Garvin was a frequent writer in the Journal of the National Medical Association, publishing a total of 26 papers and leaving a large number unpublished when he died. He also served as editor of the journal for the majority of his career. He contributed to "Misrepresenting the Tuskegee Syphilis Study ", which remarked on misconceptions done when physicians wrote about the racial connections to contracting syphilis. In 1930 he is quoted as saying that to capitalize "Negro" in American Medical Association (AMA) publications would be an act "in recognition of racial self-respect for those who have been in the 'lower case' so long".

==Personal life==
In 1921, Garvin married Rosalind West, a native of Charlottesville, Virginia. The couple had met at Howard University, where Rosalind majored in education. They had two sons together: Charles West Garvin (b. June 29, 1921) and Henry Clark Garvin (b. June 26, 1928). His younger son followed in his father's footsteps and became a physician himself, graduating from Amherst College and Western Reserve Medical School. In his later years, Garvin would share a practice with his son.

==Death==
In 1968, Garvin died. He was survived by his son, Harry, and wife. The Journal of the National Medical Association dedicated a section of its 1969 publication to the doctor's life and accomplishments. In the years following his death, Garvin was frequently mentioned in the historical section of the African-American magazine Jet.

It is unknown what became of his works and papers immediately following his death, but currently, a collection of Garvin's manuscripts, letters, and works are held in the Western Reserve Historical Society.

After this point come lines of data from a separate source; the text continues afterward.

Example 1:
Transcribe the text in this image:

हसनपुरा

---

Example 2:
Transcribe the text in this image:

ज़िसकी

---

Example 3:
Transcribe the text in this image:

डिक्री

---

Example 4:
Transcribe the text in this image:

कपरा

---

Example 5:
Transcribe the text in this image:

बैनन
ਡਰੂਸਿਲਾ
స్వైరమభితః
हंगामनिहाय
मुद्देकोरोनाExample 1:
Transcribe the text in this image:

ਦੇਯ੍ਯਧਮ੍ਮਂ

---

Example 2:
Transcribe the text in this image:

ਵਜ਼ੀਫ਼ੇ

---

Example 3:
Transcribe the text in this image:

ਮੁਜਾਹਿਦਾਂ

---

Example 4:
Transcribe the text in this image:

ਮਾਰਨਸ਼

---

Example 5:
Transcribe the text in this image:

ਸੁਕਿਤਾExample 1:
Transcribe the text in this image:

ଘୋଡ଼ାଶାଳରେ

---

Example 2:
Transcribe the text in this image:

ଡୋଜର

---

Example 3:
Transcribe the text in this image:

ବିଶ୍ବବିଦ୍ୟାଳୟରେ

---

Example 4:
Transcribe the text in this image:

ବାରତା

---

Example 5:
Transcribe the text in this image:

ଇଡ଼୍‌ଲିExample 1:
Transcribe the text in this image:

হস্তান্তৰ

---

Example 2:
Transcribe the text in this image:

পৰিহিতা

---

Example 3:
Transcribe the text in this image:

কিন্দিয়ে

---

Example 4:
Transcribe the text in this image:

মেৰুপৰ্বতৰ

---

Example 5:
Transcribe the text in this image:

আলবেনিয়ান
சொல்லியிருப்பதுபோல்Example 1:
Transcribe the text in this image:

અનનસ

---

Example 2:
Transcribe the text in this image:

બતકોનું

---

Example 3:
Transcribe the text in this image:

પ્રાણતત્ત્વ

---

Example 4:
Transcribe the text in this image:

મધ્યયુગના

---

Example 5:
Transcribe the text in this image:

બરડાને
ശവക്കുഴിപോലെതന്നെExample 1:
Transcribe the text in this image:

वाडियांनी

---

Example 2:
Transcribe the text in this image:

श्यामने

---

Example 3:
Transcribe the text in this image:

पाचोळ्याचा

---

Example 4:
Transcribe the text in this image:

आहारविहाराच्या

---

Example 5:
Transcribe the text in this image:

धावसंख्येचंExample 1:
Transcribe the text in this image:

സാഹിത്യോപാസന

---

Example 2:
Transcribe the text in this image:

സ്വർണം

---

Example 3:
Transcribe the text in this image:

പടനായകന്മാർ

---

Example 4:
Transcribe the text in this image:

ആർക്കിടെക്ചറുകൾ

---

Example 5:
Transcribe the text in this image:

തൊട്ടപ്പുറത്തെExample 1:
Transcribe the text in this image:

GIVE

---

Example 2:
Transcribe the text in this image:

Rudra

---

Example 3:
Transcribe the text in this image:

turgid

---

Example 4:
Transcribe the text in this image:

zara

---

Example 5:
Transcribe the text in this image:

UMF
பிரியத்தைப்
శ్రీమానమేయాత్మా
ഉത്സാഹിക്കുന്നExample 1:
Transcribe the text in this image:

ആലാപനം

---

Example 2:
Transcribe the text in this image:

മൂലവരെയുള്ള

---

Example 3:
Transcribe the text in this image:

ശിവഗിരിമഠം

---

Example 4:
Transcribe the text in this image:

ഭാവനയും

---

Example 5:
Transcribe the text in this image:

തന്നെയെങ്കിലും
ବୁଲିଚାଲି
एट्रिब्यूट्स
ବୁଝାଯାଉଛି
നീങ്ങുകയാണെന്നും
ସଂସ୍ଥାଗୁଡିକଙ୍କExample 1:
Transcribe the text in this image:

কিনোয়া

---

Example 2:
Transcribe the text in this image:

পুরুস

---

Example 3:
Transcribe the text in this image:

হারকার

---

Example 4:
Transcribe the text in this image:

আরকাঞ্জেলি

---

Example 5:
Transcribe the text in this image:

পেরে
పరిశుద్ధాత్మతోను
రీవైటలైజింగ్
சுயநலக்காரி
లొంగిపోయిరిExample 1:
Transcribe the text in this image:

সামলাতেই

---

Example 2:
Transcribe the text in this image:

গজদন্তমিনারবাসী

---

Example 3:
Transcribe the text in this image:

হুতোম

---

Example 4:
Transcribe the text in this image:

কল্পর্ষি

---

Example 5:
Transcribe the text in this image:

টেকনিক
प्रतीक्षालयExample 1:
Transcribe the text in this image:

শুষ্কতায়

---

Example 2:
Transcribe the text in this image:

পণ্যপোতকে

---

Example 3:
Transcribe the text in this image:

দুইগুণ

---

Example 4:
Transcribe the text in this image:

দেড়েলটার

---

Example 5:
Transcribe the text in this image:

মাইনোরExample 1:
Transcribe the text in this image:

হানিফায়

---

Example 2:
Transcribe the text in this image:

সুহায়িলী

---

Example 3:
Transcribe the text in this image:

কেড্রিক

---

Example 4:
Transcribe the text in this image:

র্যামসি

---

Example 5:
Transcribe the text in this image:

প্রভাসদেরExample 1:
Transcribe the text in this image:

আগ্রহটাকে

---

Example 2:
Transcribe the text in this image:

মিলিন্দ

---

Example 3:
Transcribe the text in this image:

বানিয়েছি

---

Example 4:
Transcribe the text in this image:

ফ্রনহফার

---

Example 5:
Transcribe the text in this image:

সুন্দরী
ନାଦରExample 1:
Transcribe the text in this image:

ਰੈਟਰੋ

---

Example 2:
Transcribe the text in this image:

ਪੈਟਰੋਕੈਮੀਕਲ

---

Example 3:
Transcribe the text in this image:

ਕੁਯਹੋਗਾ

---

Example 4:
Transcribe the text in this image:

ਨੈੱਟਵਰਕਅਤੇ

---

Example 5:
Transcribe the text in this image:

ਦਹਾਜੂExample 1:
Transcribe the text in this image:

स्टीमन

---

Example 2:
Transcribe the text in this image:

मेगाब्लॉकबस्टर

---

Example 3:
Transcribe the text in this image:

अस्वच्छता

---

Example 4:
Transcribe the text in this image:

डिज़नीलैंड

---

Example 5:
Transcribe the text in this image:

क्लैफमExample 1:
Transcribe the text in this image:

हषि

Garvin's son succeeded him in the Cleveland Reading Club.

==Publications==

- "Post-War Planning for Negro Hospitals." Editorial. Journal of the National Medical Association, vol. 37 (1945): 28-29.
- "Circumcision: is it justified in infancy?" Journal of the National Medical Association vol. 158, no. 4 (1966):233–238. with C. H. Garvin and L. Persky.
- "Is the Gonococcus Resistant to Penicillin?: A Review of the Treatment of 130 Cases of Acute Gonococcal Urethritis in the Male." Journal of the National Medical Association, vol. 59, no. 2 (1967): 100–104.
- "The Negro in the Special Services of the U. S. Army: Medical Corps, Dental Corps and Nurses Corps." Journal of Negro Education, vol. 12, no. 3 (Summer, 1943), pp. 335–344.
- "The Negro Doctor's Task." BCR, vol. 16 (November 1932): 269–270.
- "Negro Health." Opportunity (November 1924): 341.
- "The Capital 'N' in Negro". Journal of the National Medical Association, vol.22 (1930): 10.
- "Index Medicus of Negro Authors 1924–1934." Journal of the National Medical Association, vol. 27 (1935):146–152.
- "The Negro Physicians and Hospitals in Cleveland." Journal of the National Medical Association, vol. 22 (1930): 125.